The content of these articles relates to another article I read (in November's AARP Magazine) about Betty Holston Smith. She is in her 70s and has run eight ultramarathons in the past four years. Her running technique is based on chi running (Chi is energy – the life giving, vital energy that unites body, mind and spirit a concept that has its origins in early Chinese philosophy). Her positive energy abounds and is a testament to its contribution to high performance.

Finally a co-worker asked me to review the business plan and rationale for an organizational wellness program that looks at five areas of well-being: career, mind and body, financial, community (being a member of a goal oriented or special interest group), and social (the network of relationships a person has). The paper lists the organizational benefits of such a wellness program including – as Wheatley, and more both imply in relation to reflective behavior and positivity:

 Increased employee productivity
 Higher quality work
 Improved employee morale and job satisfaction
 The ability to innovate, implement and adapt to change
 Reduced turnover
 Fewer stress-related disabilities and illnesses
 Reduced absenteeism
 Reduced presenteeims (employees who are not engaged)

I wait to see if the program will be financed or introduced as we are currently focused on stringent cost cutting, and axing of what are seen as discretionary efforts.

The Chinese connection came up again in the discussion I had with two Chinese colleagues about organization development in China. One of them mentioned the principles of yin/yang, wondering why organization development as we know it is currently rooted in western traditions, and suggesting that organization development that flowed from Chinese traditions might have a very different aspect and approach.

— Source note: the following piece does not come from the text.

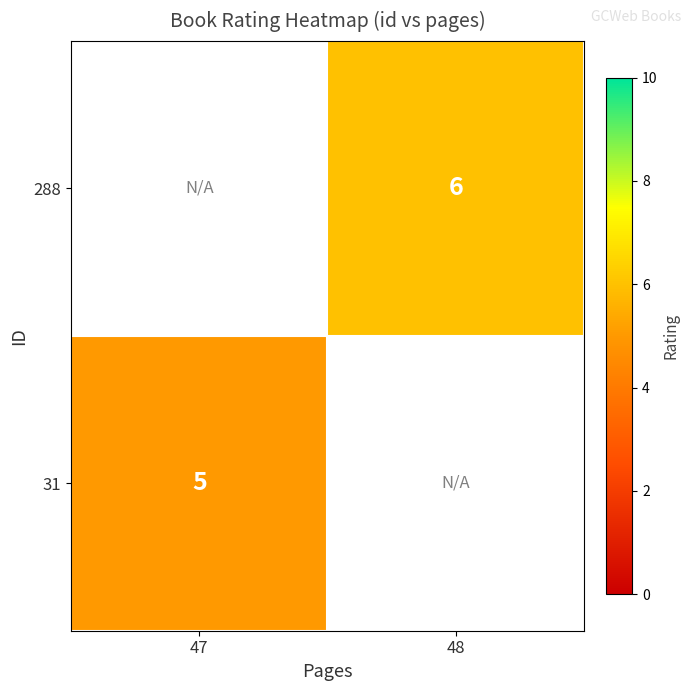

Is the value of 288 at 48 greater than the value of 31 at 47?

Yes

It was a fascinating discussion originating in the idea that a Chinese organization I am working with would like to offer a recognized and certified organization development program to its members. The plan was to buy in an existing western one. What emerged as we talked, however, was the notion of co-creating a Chinese organization development course with, among others, people who have been on the two-day organization design and development programs that I have run there and then aim to get that one certified.

The intention of this approach would be to explore and include more of the traditional Chinese philosophies and approaches – my colleague mentioned the yin-yang complementarities – and develop a potentially very different approach to organization development that could act to counter balance the fear and anxiety noted by Meg Wheatley, whilst recognizing that both exist as part of the dynamic system of an organization.

What are you doing to balance your fear and anxiety with positive energy and emotion? I've registered to take a half day course in Chi running!